Hi, I’m running Kubernetes with the latest nvidia/k8s-device-plugin:v0.17.1
on a Jetson AGX Orin node (JetPack 6.2), and I encountered a persistent crash issue when enabling the MPS Control Daemon.
I know that JetPack 6.1 has added official support for MPS on Jetson, and I can confirm that MPS works correctly on my Jetson AGX Orin outside of containers — for example, I’m able to manually start the MPS control daemon using nvidia-cuda-mps-control -d
on the host without any issues.
However, when I deploy the nvidia/k8s-device-plugin:v0.17.1
with MPS enabled and set replicas: 4
for MPS control, I noticed something unexpected: when I check the available GPU resources via:
kubectl describe node NODE | grep ``nvidia.com/gpu
Kubernetes reports 8 GPUs, which is inconsistent with my actual hardware and the expected number of MPS partitions.
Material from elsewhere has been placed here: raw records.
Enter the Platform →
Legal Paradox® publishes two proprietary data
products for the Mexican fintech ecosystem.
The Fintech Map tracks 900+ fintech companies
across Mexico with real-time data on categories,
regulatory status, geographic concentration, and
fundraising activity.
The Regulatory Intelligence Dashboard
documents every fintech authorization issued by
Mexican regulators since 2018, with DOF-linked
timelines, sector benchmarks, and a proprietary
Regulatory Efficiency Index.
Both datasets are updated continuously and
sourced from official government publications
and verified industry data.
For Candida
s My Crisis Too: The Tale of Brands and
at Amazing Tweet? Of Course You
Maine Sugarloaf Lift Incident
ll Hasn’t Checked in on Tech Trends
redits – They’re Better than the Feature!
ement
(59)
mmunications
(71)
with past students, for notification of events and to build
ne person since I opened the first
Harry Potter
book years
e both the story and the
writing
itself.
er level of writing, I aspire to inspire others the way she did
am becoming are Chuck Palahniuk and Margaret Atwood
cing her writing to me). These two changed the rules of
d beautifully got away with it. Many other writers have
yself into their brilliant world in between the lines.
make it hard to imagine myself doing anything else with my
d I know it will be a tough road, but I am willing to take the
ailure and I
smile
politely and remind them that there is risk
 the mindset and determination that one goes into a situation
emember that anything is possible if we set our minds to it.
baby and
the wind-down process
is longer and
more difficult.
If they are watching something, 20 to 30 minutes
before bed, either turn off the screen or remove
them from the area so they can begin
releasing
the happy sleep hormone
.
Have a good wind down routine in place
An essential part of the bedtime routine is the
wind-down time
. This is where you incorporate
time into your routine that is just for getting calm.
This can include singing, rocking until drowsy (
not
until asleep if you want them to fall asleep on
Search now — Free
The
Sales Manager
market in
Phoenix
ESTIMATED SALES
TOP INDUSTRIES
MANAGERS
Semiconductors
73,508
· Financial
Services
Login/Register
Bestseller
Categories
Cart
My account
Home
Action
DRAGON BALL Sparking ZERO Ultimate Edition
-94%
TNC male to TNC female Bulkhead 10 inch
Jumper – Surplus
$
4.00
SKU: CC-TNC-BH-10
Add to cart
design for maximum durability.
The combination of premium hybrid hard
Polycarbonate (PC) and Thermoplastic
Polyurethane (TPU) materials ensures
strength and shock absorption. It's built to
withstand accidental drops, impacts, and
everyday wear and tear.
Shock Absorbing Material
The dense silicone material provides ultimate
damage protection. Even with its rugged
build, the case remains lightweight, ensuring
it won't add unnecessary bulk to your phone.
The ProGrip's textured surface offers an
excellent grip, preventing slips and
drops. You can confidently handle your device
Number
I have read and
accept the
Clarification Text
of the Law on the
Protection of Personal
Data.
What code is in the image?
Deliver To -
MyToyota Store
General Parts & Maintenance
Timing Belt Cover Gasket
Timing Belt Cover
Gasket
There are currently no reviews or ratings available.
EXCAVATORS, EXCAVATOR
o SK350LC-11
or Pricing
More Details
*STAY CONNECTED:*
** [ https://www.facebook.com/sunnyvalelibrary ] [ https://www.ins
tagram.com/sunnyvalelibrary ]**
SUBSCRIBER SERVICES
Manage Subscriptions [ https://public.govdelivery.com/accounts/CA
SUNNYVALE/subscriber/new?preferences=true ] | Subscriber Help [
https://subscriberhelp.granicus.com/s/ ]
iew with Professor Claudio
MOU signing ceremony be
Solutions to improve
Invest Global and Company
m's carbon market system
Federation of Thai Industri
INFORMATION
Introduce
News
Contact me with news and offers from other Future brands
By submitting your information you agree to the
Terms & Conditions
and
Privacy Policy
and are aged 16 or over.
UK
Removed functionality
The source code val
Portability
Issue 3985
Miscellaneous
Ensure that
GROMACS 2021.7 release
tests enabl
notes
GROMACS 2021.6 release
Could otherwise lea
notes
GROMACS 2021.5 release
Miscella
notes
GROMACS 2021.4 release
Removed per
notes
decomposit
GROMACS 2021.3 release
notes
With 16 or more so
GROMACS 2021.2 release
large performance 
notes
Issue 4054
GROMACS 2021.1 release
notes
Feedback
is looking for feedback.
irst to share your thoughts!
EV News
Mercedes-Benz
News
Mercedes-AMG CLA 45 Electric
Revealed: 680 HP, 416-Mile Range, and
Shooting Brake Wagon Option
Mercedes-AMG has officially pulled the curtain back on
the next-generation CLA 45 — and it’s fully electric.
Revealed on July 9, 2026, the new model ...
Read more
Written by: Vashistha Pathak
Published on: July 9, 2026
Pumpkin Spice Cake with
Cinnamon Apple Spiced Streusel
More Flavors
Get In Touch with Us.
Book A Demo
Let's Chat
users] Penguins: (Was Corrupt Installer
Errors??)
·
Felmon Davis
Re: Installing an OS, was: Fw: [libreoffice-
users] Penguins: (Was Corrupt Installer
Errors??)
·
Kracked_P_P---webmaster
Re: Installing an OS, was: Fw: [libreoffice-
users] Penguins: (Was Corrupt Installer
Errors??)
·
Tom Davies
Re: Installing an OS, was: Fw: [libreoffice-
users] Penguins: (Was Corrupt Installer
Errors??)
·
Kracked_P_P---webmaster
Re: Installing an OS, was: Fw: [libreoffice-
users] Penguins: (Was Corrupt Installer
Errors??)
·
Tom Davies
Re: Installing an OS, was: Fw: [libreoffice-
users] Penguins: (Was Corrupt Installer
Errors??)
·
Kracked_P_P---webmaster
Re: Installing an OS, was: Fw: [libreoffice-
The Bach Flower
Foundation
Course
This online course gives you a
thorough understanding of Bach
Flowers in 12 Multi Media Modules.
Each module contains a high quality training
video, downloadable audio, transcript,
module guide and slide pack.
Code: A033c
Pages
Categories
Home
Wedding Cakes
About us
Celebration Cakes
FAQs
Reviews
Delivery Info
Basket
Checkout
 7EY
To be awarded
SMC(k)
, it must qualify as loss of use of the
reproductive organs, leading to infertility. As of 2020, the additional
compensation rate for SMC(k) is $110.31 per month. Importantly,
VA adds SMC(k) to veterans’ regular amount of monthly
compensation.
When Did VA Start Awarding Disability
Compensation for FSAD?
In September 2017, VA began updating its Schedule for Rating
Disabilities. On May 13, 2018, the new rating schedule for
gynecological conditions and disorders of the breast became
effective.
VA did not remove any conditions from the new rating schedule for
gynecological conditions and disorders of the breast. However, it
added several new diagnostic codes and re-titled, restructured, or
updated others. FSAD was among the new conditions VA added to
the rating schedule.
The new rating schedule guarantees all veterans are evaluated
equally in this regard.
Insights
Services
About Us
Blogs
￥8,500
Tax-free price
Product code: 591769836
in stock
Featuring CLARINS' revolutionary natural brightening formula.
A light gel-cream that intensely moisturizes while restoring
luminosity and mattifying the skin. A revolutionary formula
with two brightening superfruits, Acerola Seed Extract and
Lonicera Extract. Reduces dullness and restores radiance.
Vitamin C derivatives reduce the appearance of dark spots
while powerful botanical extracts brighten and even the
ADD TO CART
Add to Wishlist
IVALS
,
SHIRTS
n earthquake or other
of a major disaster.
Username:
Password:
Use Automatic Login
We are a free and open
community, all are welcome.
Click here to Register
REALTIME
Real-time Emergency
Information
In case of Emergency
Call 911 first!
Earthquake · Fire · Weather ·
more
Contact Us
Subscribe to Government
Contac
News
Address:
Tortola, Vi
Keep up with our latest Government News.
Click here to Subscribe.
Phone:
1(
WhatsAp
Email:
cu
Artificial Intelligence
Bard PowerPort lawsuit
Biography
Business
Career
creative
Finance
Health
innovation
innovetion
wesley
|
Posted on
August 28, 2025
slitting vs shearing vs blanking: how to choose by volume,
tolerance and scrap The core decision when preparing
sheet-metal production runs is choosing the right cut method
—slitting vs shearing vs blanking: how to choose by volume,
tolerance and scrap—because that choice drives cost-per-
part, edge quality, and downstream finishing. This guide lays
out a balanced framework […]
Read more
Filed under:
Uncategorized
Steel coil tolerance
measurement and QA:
I was expecting to see 4 logical GPUs corresponding to the replicas: 4
setting.
In addition, when I run:
kubectl get pods -n nvidia-device-plugin -o wide
I see that some of the nvidia-device-plugin-mps-control-daemon
pods are in a CrashLoopBackOff
state.
The detailed error message from the logs of container mps-control-daemon-ctr
is:
E0904 09:35:53.754750 312 main.go:84] error starting plugins: error getting daemons: error building device map: error building device map from config.resources: error building GPU device map: error visiting device: error building Device: error getting device paths: error getting GPU device minor number: Not Supported
So I’d like to ask:
Is it currently feasible to share GPU resources via MPS on Jetson Orin devices in Kubernetes?
This method works well on traditional x86 servers with discrete GPUs (e.g., RTX or A100 series), but I’m unsure whether the same applies to Jetson-class embedded GPUs. If not supported, is there any recommended workaround or roadmap for enabling this?